* _Problem to solve_: For each line below that includes the word "affected", make a copy.

* _Exercise data_:
......

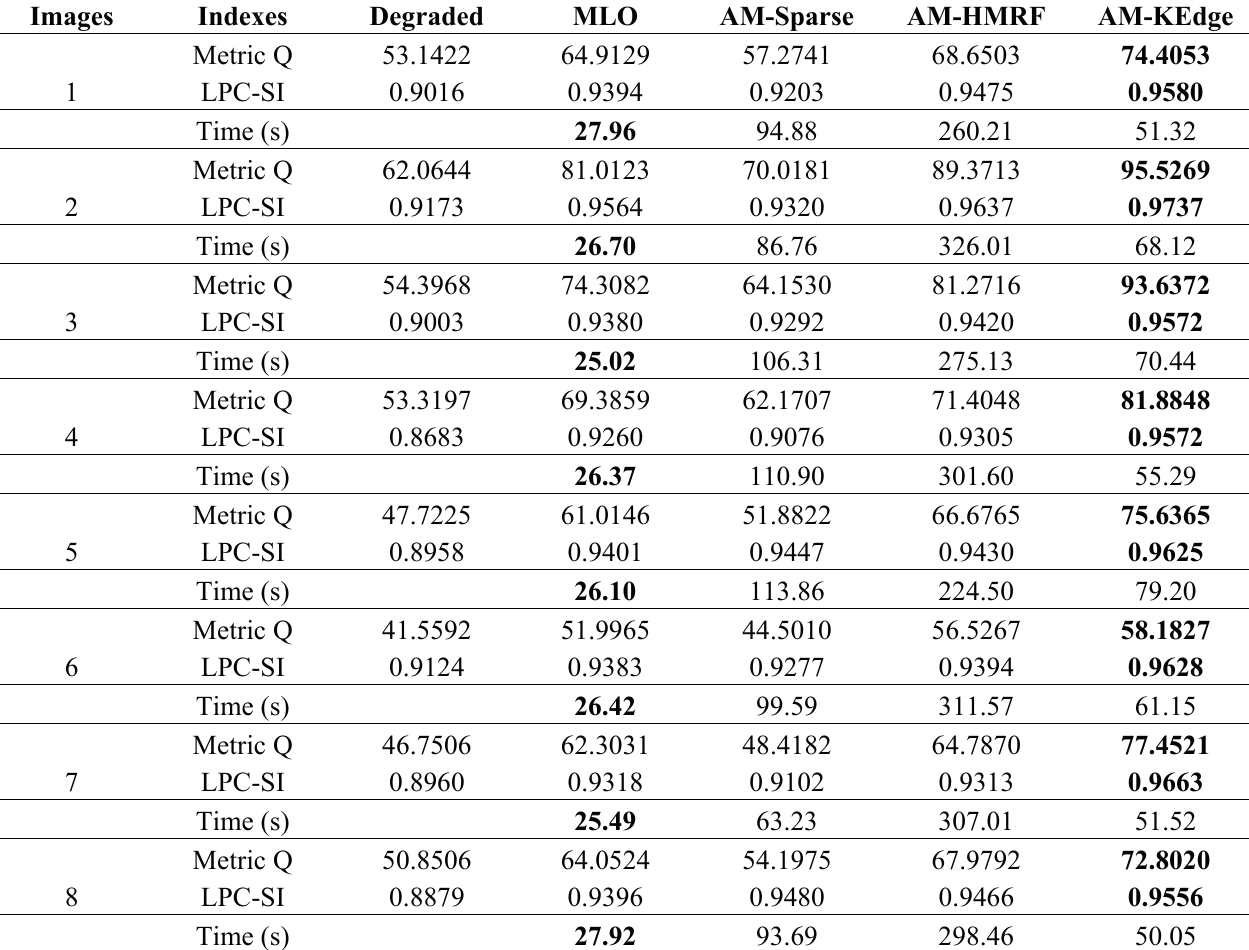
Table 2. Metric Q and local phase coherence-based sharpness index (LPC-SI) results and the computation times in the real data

......

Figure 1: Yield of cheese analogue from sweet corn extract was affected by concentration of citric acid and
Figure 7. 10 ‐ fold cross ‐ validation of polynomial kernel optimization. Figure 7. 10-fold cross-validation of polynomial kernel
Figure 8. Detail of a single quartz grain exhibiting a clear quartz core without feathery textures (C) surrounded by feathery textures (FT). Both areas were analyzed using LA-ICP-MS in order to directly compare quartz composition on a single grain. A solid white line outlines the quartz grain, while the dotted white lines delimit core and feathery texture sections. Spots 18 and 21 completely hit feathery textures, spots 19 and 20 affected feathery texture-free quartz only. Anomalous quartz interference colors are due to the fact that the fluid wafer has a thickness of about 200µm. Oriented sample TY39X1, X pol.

......

* _Answer below_:
Figure 1: Yield of cheese analogue from sweet corn extract was affected by concentration of citric acid and
Figure 8. Detail of a single quartz grain exhibiting a clear quartz core without feathery textures (C) surrounded by feathery textures (FT). Both areas were analyzed using LA-ICP-MS in order to directly compare quartz composition on a single grain. A solid white line outlines the quartz grain, while the dotted white lines delimit core and feathery texture sections. Spots 18 and 21 completely hit feathery textures, spots 19 and 20 affected feathery texture-free quartz only. Anomalous quartz interference colors are due to the fact that the fluid wafer has a thickness of about 200µm. Oriented sample TY39X1, X pol.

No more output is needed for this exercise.